У меня бывало чувство, что, когда я передавал некоторые мнения и суждения Чехова, то многие думали, что я приписываю ему свое, поэтому мне было очень приятно прочесть воспоминания Сереброва, которые подтверждают то, что и мне много раз высказывал Антон Павлович. На Урале он, вероятно, был , слишком откровенен потому, что это было перед сильным горловым кровотечением.
"Вечером Чехов пригласил меня пить чай на террасу...
– рассказывает Серебров.
– Речь зашла о Горьком. Тема была легкая. Я
– Извините... Я не понимаю...
– оборвал меня Чехов с неприятной вежливостью человека, которому наступили на ногу.
– Вот вам всем нравится его "Буревестник" и "Песнь о соколе"... Знаю, вы мне скажете - политика! Но какая же это политика? "Вперед без страха и сомненья!" - это еще не политика. А куда вперед - неизвестно?! Если ты зовешь вперед, надо указать цель, дорогу, средства. Одним "безумством храбрых" в политике ничего еще не делалось.

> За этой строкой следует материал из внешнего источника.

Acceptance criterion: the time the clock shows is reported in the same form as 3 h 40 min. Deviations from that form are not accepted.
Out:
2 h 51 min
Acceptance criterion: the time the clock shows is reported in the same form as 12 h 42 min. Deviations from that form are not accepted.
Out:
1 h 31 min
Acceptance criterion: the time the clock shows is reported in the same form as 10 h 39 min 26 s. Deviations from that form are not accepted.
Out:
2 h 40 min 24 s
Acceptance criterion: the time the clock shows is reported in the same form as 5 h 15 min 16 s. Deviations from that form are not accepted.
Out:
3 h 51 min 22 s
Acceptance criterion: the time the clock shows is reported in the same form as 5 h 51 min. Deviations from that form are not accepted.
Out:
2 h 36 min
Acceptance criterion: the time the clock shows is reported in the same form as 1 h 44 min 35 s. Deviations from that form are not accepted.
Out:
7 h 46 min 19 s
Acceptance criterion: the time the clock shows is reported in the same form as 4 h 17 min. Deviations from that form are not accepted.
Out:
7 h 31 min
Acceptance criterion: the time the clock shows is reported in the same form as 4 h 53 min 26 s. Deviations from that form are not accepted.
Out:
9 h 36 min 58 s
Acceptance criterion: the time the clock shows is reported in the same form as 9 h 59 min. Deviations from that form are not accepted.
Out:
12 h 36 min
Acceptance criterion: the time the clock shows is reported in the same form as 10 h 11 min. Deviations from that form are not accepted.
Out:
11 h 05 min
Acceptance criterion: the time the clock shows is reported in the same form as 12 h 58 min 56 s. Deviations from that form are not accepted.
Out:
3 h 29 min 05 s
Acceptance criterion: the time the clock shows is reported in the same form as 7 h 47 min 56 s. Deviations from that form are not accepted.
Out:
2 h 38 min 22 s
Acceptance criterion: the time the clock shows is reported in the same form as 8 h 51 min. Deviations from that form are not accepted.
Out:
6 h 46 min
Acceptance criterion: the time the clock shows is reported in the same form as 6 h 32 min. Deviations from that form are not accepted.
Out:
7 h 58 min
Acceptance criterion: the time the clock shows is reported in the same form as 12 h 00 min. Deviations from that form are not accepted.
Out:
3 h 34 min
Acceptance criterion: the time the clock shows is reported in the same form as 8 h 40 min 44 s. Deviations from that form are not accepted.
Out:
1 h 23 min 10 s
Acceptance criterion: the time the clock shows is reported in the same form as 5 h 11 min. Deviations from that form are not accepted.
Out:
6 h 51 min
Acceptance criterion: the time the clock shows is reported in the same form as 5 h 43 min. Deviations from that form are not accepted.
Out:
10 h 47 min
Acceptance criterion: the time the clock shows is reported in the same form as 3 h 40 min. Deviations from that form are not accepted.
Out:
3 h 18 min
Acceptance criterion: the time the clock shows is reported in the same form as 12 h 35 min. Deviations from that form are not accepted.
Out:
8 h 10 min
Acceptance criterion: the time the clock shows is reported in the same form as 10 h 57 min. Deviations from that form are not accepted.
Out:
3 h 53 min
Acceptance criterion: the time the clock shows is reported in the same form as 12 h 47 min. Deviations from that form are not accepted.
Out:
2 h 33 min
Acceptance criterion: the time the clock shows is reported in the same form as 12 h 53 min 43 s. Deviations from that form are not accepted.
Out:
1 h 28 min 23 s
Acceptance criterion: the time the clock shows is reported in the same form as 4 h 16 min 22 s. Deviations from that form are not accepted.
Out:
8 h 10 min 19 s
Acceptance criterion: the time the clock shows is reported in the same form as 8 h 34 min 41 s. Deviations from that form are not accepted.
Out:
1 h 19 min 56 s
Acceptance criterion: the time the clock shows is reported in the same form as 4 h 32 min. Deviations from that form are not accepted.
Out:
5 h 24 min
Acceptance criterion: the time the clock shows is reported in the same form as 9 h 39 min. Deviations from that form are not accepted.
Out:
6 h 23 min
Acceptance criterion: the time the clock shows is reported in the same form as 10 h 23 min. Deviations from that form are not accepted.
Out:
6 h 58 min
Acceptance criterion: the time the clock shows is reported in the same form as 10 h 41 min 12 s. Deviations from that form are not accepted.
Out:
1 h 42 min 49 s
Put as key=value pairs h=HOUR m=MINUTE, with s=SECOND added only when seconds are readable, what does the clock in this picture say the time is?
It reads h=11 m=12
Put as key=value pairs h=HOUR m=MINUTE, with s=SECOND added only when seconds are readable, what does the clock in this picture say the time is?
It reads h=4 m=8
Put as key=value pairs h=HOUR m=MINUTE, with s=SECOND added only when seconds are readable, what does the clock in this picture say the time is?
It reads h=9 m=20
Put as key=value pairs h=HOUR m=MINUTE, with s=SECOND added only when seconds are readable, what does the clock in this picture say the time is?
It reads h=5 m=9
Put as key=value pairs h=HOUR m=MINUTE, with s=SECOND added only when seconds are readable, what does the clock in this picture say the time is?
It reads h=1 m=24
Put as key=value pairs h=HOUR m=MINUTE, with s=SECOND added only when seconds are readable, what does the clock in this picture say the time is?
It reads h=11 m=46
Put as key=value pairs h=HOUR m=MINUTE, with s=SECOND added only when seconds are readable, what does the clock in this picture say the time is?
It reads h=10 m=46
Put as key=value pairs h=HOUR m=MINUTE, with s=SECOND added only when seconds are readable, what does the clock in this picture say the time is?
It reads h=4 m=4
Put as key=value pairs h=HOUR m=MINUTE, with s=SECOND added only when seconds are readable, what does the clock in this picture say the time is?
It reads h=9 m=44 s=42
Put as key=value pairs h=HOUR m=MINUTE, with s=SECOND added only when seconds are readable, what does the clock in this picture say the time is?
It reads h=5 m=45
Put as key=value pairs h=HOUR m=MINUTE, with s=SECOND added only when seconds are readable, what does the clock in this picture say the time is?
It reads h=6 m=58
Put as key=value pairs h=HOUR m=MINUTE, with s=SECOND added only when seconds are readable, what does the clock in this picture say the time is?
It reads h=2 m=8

От изумления я обжегся глотком чая.
– "Море смеялось", - продолжал Чехов, нервно покручивая шнурок от пенснэ.
– Вы, конечно, в восторге!.. Вот вы прочитали "море смеялось", остановились. Вы думаете, остановились потому, что это хорошо, художественно. Да нет же! Вы остановились потому, что сразу не поняли, как это так: море - и вдруг {89} смеется?.. Море не смеется, не плачет, оно шумит, плещется, сверкает... Посмотрите у Толстого: солнце всходит, солнце заходит... птички поют... Никто не рыдает и не смеется. А ведь это и есть самое главное - простота...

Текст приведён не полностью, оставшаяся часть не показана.